Directions — In the rows running from the line that contains "scientific name: Juglans nigra" through the line that contains "order: Helotiales", swap "phylum" for "division" and write out only that stretch again with nothing else altered.

--- --- ---

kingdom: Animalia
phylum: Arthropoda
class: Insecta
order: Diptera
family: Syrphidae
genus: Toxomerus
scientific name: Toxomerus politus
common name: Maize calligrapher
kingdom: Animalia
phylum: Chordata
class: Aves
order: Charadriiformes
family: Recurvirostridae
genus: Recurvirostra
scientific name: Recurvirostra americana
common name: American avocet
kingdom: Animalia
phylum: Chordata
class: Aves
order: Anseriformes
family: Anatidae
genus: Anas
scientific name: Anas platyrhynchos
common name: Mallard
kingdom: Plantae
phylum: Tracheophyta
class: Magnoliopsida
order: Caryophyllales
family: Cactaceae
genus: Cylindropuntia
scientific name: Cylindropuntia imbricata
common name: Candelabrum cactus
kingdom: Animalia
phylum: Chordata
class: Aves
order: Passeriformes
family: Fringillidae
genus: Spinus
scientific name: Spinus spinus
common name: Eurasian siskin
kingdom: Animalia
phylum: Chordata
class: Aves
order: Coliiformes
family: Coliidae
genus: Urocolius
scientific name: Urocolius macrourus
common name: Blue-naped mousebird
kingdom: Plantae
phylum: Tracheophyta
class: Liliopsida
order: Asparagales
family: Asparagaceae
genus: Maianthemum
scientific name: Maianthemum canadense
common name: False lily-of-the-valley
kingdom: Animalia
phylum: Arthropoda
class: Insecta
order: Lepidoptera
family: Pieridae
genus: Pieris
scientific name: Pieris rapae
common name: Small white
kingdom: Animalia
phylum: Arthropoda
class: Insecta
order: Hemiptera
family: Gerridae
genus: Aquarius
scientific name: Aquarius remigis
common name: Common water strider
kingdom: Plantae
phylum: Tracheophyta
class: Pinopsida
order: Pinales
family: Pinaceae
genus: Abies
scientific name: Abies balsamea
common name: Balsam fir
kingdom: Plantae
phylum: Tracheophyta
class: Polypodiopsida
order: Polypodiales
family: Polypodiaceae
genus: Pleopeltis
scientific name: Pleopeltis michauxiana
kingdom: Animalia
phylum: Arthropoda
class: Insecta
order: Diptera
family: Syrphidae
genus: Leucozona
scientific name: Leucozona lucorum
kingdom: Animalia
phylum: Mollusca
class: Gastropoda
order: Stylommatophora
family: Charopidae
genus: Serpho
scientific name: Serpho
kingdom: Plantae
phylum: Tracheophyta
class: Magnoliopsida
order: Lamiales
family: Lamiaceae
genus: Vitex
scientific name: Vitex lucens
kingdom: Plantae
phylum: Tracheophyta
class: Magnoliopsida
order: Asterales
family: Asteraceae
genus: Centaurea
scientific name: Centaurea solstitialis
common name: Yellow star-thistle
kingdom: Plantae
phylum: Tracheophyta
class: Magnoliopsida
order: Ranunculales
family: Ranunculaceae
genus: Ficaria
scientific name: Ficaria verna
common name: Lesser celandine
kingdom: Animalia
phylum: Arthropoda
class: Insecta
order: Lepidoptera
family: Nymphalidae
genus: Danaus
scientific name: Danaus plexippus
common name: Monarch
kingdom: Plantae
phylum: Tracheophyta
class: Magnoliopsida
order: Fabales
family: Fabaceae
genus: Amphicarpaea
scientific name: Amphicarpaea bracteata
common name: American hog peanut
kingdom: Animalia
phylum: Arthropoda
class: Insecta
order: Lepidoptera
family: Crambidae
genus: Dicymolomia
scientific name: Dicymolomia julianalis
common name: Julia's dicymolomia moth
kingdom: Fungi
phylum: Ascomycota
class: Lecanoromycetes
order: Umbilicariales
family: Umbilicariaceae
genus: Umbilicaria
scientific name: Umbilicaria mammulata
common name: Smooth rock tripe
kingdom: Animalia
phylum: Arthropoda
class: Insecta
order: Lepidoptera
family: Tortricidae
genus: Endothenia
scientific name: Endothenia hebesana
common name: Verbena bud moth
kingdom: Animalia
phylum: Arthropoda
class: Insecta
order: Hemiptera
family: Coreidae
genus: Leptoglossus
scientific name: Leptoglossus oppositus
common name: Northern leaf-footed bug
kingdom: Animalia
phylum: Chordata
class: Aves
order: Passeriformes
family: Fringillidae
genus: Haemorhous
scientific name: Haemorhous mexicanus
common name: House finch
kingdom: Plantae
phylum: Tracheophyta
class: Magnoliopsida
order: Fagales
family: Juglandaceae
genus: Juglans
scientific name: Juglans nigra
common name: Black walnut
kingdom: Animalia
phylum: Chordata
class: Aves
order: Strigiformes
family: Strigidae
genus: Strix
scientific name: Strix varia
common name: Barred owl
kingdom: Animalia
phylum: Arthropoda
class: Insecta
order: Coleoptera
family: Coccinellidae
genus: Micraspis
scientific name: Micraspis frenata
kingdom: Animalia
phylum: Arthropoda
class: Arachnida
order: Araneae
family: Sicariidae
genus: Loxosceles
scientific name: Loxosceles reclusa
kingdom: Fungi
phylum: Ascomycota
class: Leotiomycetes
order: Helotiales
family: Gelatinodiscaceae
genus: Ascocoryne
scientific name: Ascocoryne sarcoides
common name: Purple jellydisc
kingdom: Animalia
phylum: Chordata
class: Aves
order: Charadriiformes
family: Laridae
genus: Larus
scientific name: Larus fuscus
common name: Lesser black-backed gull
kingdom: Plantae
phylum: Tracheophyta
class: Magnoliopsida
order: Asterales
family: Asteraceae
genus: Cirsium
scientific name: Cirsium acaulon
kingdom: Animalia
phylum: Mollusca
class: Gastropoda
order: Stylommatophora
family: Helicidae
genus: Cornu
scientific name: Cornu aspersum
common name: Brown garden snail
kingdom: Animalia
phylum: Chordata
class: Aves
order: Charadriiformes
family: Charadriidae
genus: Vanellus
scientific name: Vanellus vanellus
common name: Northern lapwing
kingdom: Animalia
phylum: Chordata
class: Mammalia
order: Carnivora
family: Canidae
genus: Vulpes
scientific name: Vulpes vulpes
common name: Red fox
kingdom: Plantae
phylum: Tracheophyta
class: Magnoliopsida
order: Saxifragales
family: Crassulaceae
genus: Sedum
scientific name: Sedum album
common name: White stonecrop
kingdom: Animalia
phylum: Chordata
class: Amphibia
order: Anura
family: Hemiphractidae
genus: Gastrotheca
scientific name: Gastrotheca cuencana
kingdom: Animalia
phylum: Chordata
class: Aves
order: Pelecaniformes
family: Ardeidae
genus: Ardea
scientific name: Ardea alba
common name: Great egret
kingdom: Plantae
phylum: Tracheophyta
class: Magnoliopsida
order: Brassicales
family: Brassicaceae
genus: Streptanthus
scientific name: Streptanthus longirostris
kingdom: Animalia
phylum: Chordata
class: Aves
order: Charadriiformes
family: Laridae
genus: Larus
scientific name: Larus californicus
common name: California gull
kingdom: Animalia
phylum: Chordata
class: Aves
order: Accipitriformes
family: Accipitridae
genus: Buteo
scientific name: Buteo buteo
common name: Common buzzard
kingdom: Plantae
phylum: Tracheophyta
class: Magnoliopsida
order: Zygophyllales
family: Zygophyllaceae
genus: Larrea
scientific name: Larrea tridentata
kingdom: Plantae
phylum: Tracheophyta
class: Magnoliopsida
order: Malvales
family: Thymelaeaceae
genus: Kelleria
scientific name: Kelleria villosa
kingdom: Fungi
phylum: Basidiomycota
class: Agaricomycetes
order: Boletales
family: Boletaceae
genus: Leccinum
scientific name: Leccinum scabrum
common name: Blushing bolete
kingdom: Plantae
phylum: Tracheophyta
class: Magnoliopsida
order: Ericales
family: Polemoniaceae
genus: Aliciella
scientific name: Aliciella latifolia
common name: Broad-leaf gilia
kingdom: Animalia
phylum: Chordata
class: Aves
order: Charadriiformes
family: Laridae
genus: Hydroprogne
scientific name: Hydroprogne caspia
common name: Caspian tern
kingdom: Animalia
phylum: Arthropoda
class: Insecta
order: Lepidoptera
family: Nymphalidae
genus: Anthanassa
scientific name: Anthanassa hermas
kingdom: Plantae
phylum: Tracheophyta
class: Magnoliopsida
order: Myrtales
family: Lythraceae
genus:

--- --- ---

Result for this task —
scientific name: Juglans nigra
common name: Black walnut
kingdom: Animalia
division: Chordata
class: Aves
order: Strigiformes
family: Strigidae
genus: Strix
scientific name: Strix varia
common name: Barred owl
kingdom: Animalia
division: Arthropoda
class: Insecta
order: Coleoptera
family: Coccinellidae
genus: Micraspis
scientific name: Micraspis frenata
kingdom: Animalia
division: Arthropoda
class: Arachnida
order: Araneae
family: Sicariidae
genus: Loxosceles
scientific name: Loxosceles reclusa
kingdom: Fungi
division: Ascomycota
class: Leotiomycetes
order: Helotiales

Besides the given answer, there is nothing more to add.